Requirement 1 –
In the passage on students' vacation pay, at roughly what ratio were men and women paid for identical work on one job?

[Quoted passage]

A woman reader approached us with her angle on vacation work. We supplied her with space and assistance.

Students were working over the holidays; men and women, at jobs of national importance. Over that period men-students could, with a well-paid job and overtime, earn sufficient money to see them through the year, providing they lived frugally; women students, on the wages they received, could barely support themselves. It has been drawn to our notice that women could earn barely half the pay that men received over the vacation. It is an important matter for those students and we have endeavoured to present to our readers the various aspects of the problem.

The pay question was brought forcibly to the minds of those women students who worked during last holidays. On a certain job men and women doing identical work over the same period were paid in a ratio of about two to one. The official attitude to this may be gleaned from a letter from the Minister of Agriculture, replying to a petition by students working on a certain vegatable production project.

"The main point raised in your petition is that, generally speaking, female labour is as efficient as male labour, and you indicate that in your opinion on certain work at this project female labour was more efficient than male labour. With this viewpoint I cannot agree, for while it is admitted that in a few of the small tasks female labour might be more efficient, generally speaking the work which calls for sustained effort is more efficiently carried out by male labour. That this is an acknowledged fact is proven by the differential rates of payment awarded to the two sexes in practically every occupation or profession. I would further add that in those tasks where it is felt that female labour might prove as efficient as male labour, every endeavour is made to introduce piece-work, so that the worker gains that reward to which he or she is justly entitled."

[/Quoted passage]
[Records shown]

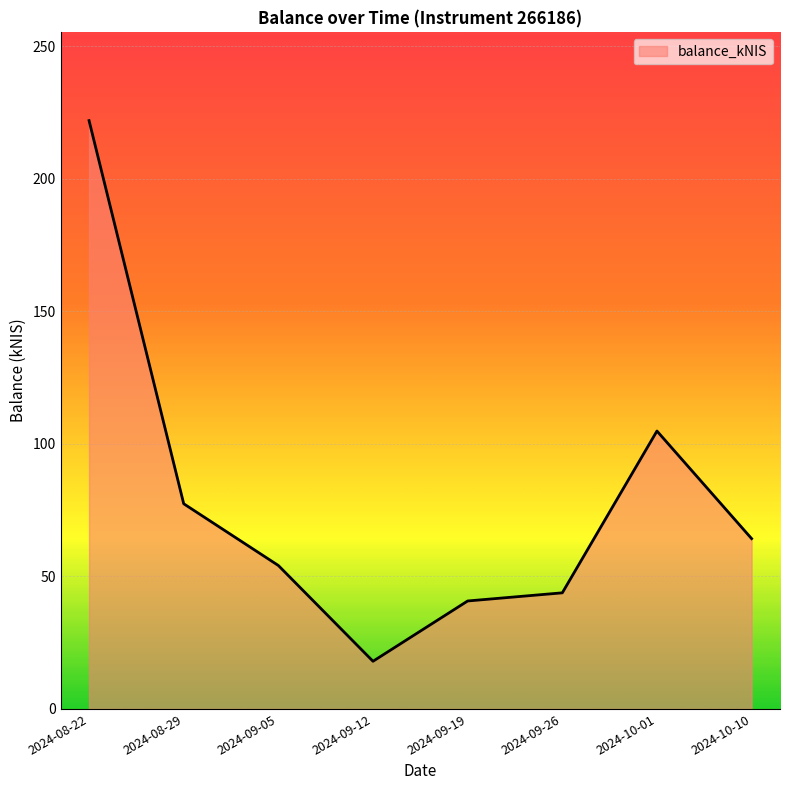

Read the value at 2024-09-26.

43.8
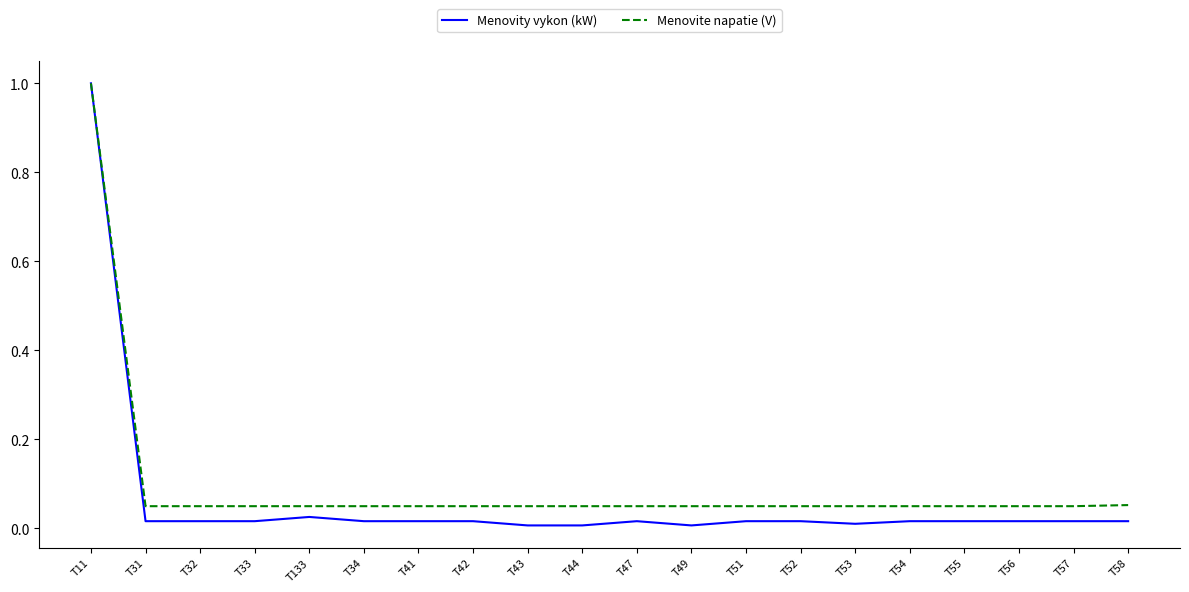

Which category has the highest value across all series?

T11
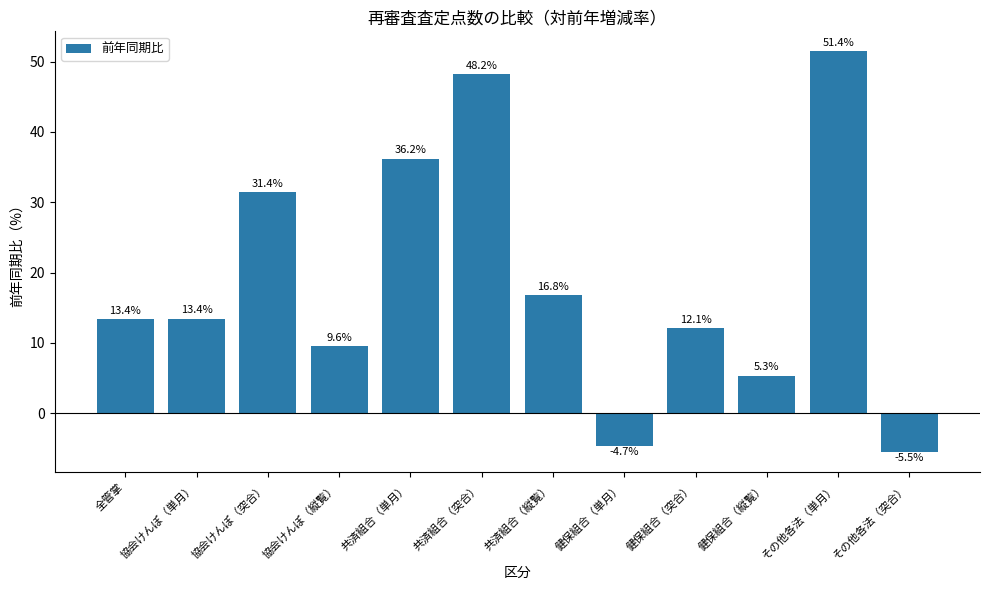

Is it true that the value at 協会けんぽ（単月） is 13.4?

True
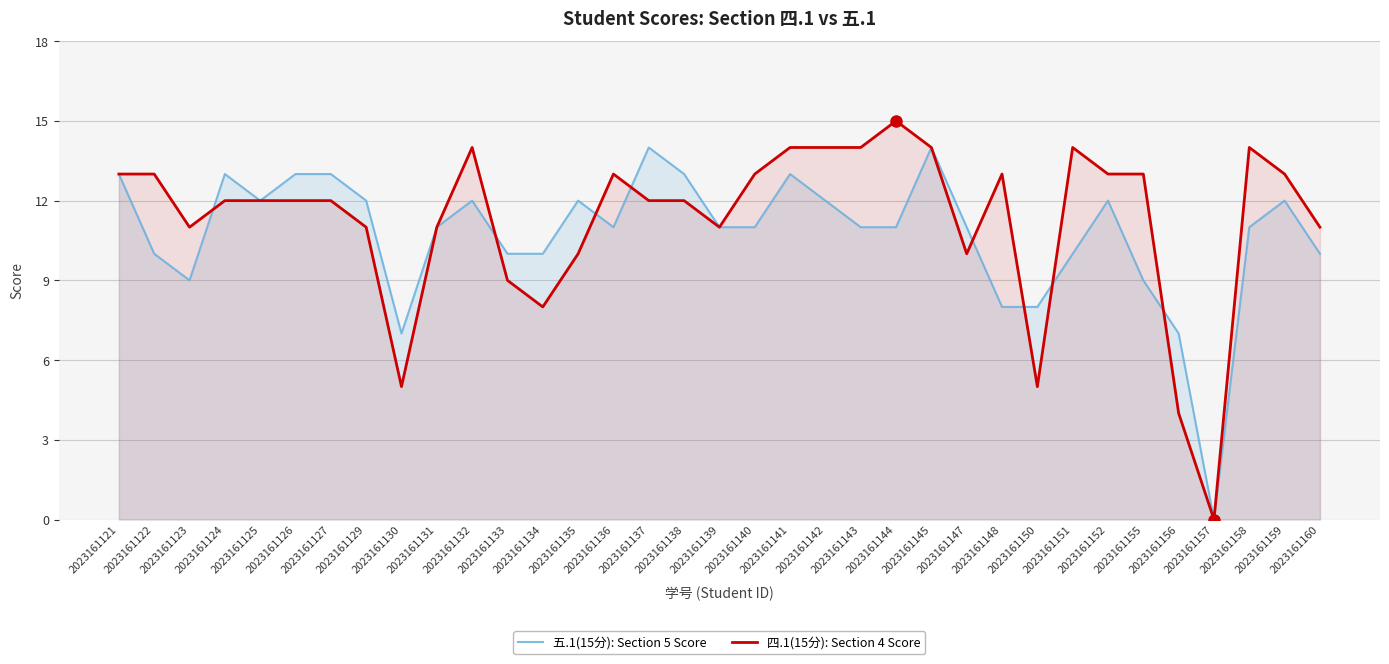

List the series in order of their peak value, lowest first.

五.1(15分): Section 5 Score, 四.1(15分): Section 4 Score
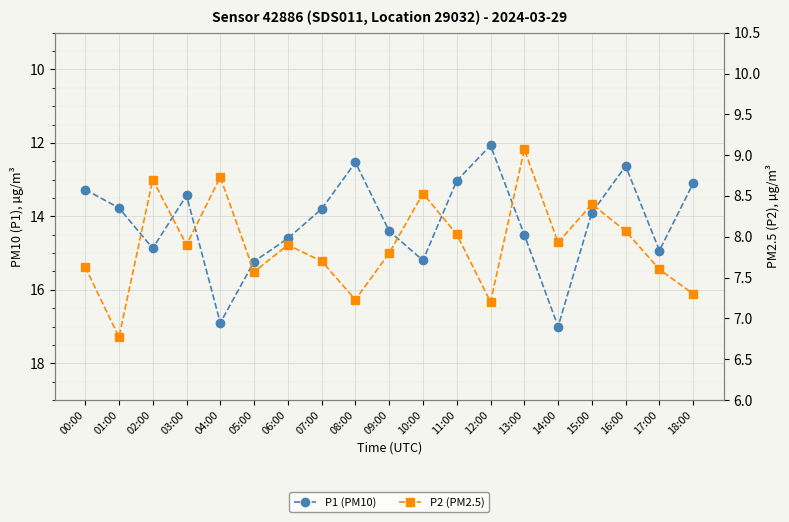

How many series are shown in this chart?

2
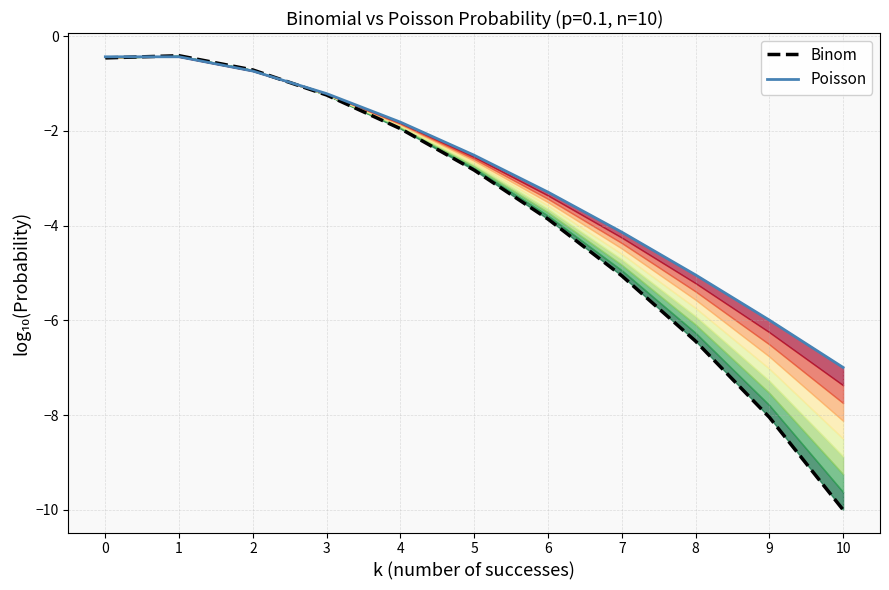

How many distinct data groups are displayed?

2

[/Records shown]

Requirement 2 –
Please retype the entries from the line holding "List the series" through the end of the entries, with both ends included. Omit the pictures.

Answer area 1 –
About two to one.

Answer area 2 –
List the series in order of their peak value, lowest first.

五.1(15分): Section 5 Score, 四.1(15分): Section 4 Score

How many series are shown in this chart?

2

How many distinct data groups are displayed?

2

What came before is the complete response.